Aim of the task – Copy nothing but the lines below running from the line containing "(309, 159) none" through the line containing "[457,454,837,474] [142,482,794,502] [142,510,620,530]", both end lines included.

Data records –

———

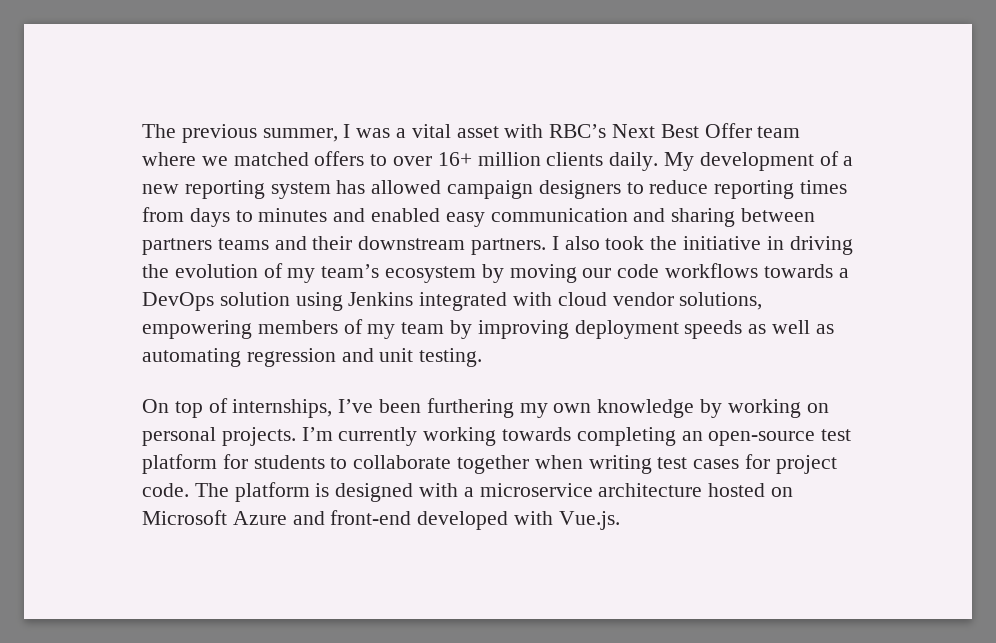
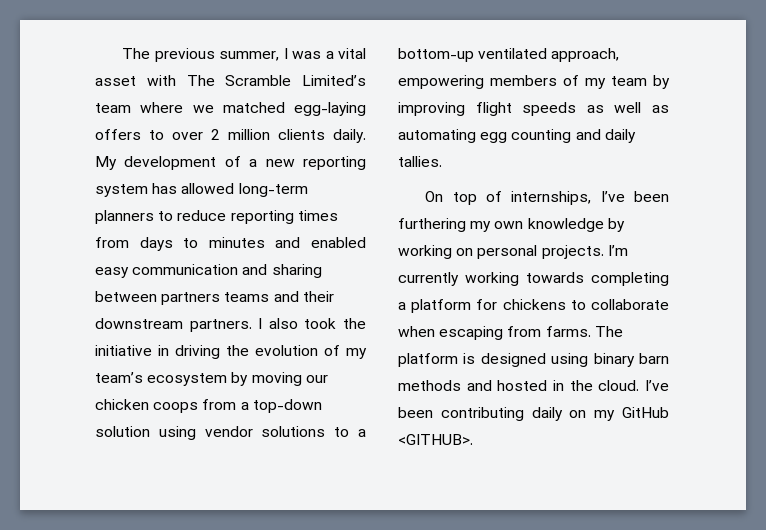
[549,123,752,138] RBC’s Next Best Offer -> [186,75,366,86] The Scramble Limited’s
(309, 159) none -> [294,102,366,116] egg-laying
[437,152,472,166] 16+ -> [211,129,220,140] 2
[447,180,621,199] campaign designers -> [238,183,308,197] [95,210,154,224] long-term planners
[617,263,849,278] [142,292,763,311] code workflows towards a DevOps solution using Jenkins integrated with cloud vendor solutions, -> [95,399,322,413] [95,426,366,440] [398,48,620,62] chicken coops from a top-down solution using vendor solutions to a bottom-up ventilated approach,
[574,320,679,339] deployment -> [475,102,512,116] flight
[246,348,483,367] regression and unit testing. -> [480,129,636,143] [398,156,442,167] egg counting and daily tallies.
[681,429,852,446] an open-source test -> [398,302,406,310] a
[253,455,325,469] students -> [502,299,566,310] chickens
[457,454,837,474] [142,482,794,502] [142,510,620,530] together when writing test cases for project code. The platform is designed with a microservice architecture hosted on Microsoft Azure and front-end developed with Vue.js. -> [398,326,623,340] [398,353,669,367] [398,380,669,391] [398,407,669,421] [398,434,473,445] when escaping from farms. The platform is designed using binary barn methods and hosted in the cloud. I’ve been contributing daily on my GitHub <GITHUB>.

———

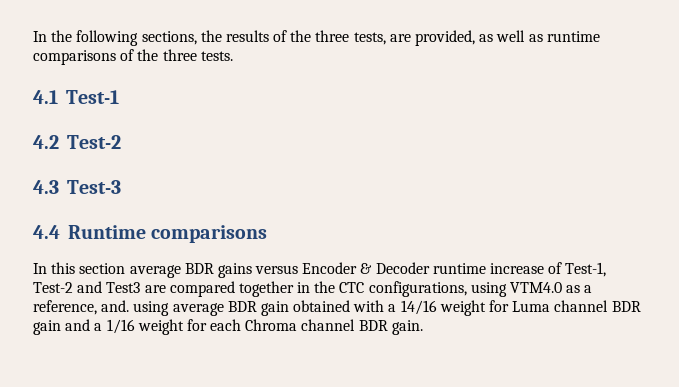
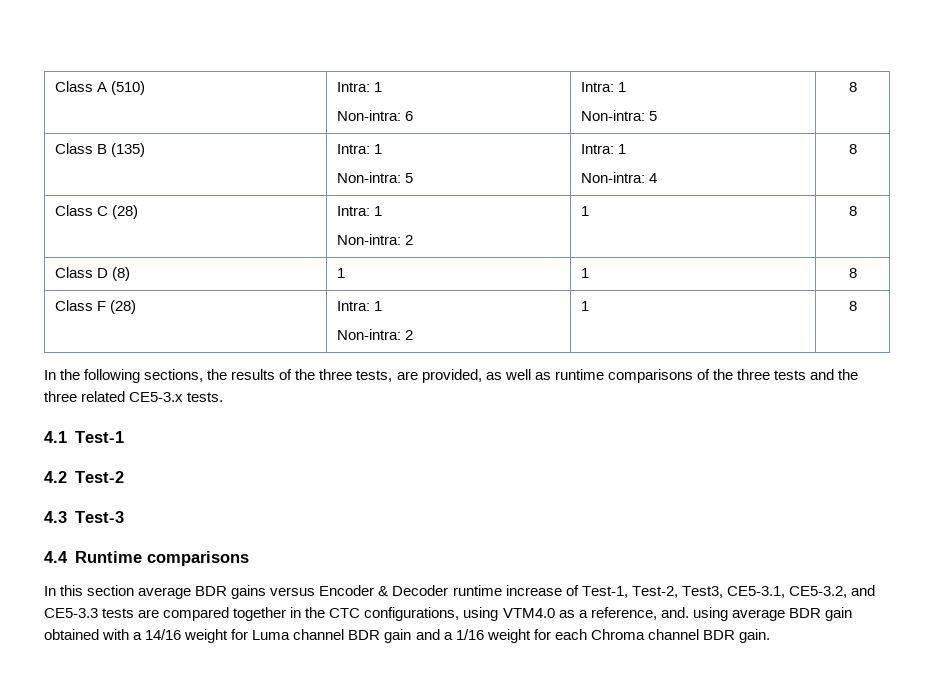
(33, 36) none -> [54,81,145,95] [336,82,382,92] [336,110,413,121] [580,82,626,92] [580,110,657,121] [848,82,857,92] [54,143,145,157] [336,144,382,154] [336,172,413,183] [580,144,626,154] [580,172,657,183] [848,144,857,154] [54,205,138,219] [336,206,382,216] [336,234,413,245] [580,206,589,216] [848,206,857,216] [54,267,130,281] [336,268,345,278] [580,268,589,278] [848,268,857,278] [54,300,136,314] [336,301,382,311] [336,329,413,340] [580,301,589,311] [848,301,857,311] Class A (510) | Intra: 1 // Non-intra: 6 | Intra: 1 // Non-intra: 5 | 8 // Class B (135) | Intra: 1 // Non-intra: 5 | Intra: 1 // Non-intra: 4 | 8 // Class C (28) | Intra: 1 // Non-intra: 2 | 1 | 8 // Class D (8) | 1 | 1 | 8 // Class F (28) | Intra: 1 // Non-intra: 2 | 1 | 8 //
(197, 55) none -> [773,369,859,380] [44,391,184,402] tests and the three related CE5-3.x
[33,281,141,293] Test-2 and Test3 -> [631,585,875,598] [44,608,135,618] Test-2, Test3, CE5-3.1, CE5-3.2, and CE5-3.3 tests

———

Result of this task –
(309, 159) none -> [294,102,366,116] egg-laying
[437,152,472,166] 16+ -> [211,129,220,140] 2
[447,180,621,199] campaign designers -> [238,183,308,197] [95,210,154,224] long-term planners
[617,263,849,278] [142,292,763,311] code workflows towards a DevOps solution using Jenkins integrated with cloud vendor solutions, -> [95,399,322,413] [95,426,366,440] [398,48,620,62] chicken coops from a top-down solution using vendor solutions to a bottom-up ventilated approach,
[574,320,679,339] deployment -> [475,102,512,116] flight
[246,348,483,367] regression and unit testing. -> [480,129,636,143] [398,156,442,167] egg counting and daily tallies.
[681,429,852,446] an open-source test -> [398,302,406,310] a
[253,455,325,469] students -> [502,299,566,310] chickens
[457,454,837,474] [142,482,794,502] [142,510,620,530] together when writing test cases for project code. The platform is designed with a microservice architecture hosted on Microsoft Azure and front-end developed with Vue.js. -> [398,326,623,340] [398,353,669,367] [398,380,669,391] [398,407,669,421] [398,434,473,445] when escaping from farms. The platform is designed using binary barn methods and hosted in the cloud. I’ve been contributing daily on my GitHub <GITHUB>.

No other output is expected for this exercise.